On November 6, 2014, the United States Court of Appeals for the Sixth Circuit, in an opinion written by Judge Jeffrey Sutton (and joined by Judge Deborah Cook), upheld the discriminatory marriage laws of each of those four states. Judge Martha Daughtrey dissented. With this decision, the Sixth Circuit became the first federal court of appeals since United States v. Windsor to uphold a state law denying same-sex couples the freedom to marry, creating a split among the circuits. The plaintiffs challenging these laws asked the Supreme Court to review the Sixth Circuit’s decision, and on January 16, 2015, the Court agreed to do so, consolidating all four cases for purposes of review. In Obergefell and the cases consolidated with it the Court considered two questions: (1) whether the Fourteenth Amendment requires states to license marriages between two people of the same sex, and (2) whether the Fourteenth Amendment requires states to recognize same-sex marriages legally entered into in other states.

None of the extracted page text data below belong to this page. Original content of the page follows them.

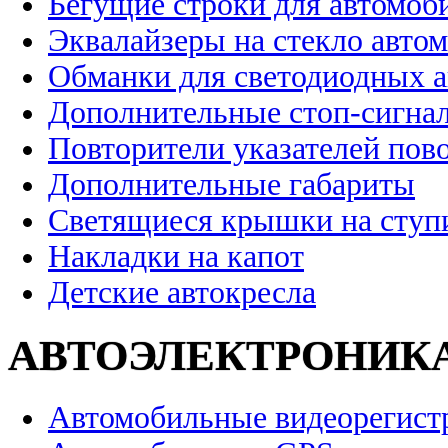
Бегущие строки для автомоб
Эквалайзеры на стекло авто
Обманки для светодиодных 
Дополнительные стоп-сигна
Повторители указателей пов
Дополнительные габариты
Светящиеся крышки на ступ
Накладки на капот
Детские автокресла
АВТОЭЛЕКТРОНИК
Автомобильные видеорегист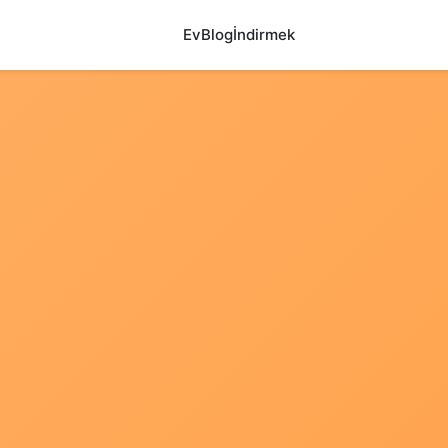
Ev
Blog
İndirmek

On March 6, 2015, CAC filed an amicus curiae brief in the consolidated cases, urging the Supreme Court to reverse the Sixth Circuit’s ruling. Our brief demonstrated that in denying same-sex couples the right to marry and empowering the people of Ohio, Tennessee, Michigan, and Kentucky to impose a badge of inferiority on those couples, the Sixth Circuit “misapprehended the Fourteenth Amendment’s guarantee of equal protection . . . and disregarded vital principles of constitutional supremacy.” As the Supreme Court has repeatedly held, “[states] cannot use the democratic process to write inequality into law or deny to minorities core aspects of liberty.” Contrary to Judge Sutton’s opinion, there is simply no “will of the majority” exception to the Fourteenth Amendment’s protection of individual liberty against state infringement and its guarantee of equality under the law.
The Court heard oral argument on April 28, 2015..

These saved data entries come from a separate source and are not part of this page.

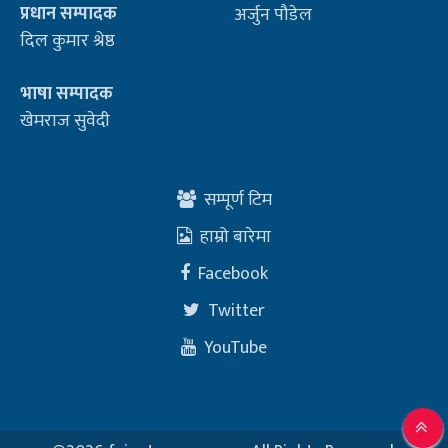
प्रधान सम्पादक
अर्जुन पौडेल
दिल कुमार श्रेष्ठ
भाषा सम्पादक
खेमराज सुवेदी
सम्पूर्ण टिम
हाम्रो बारेमा
Facebook
Twitter
YouTube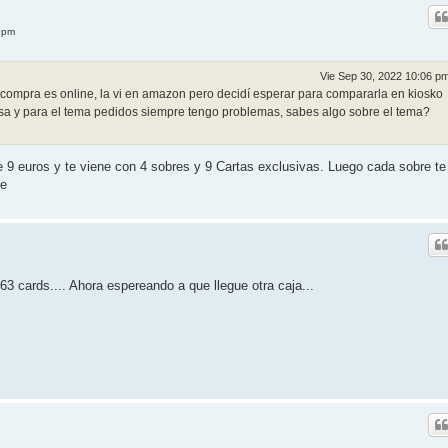
 pm
Vie Sep 30, 2022 10:06 p
compra es online, la vi en amazon pero decidí esperar para compararla en kiosko
sa y para el tema pedidos siempre tengo problemas, sabes algo sobre el tema?
 9 euros y te viene con 4 sobres y 9 Cartas exclusivas. Luego cada sobre te
re
 63 cards.... Ahora espereando a que llegue otra caja...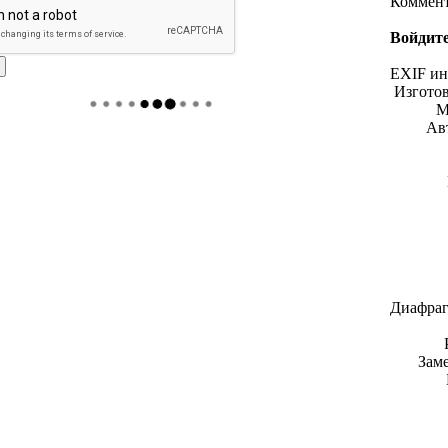
Коммен
Войдите
EXIF и
Изгото
М
Ав
Диафраг
Зам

On June 26, 2015, in an historic 5-4 ruling authored by Justice Kennedy, the Court held, as CAC had urged, that the Fourteenth Amendment requires marriage equality and that all states must allow same-sex couples to marry as well as recognize same-sex marriages entered into out-of-state. As the Court explained, the previous exclusion of gay and lesbian couples from the institution of marriage burdened the liberty of those couples and denied them the equal protection of the laws guaranteed in the Fourteenth Amendment. In so holding, the Court strongly rejected the argument whether same-sex couples should be allowed to marry should be left to state voters, explaining that “fundamental rights may not be submitted to a vote” and that the courts must be open to those seeking vindication of their rights.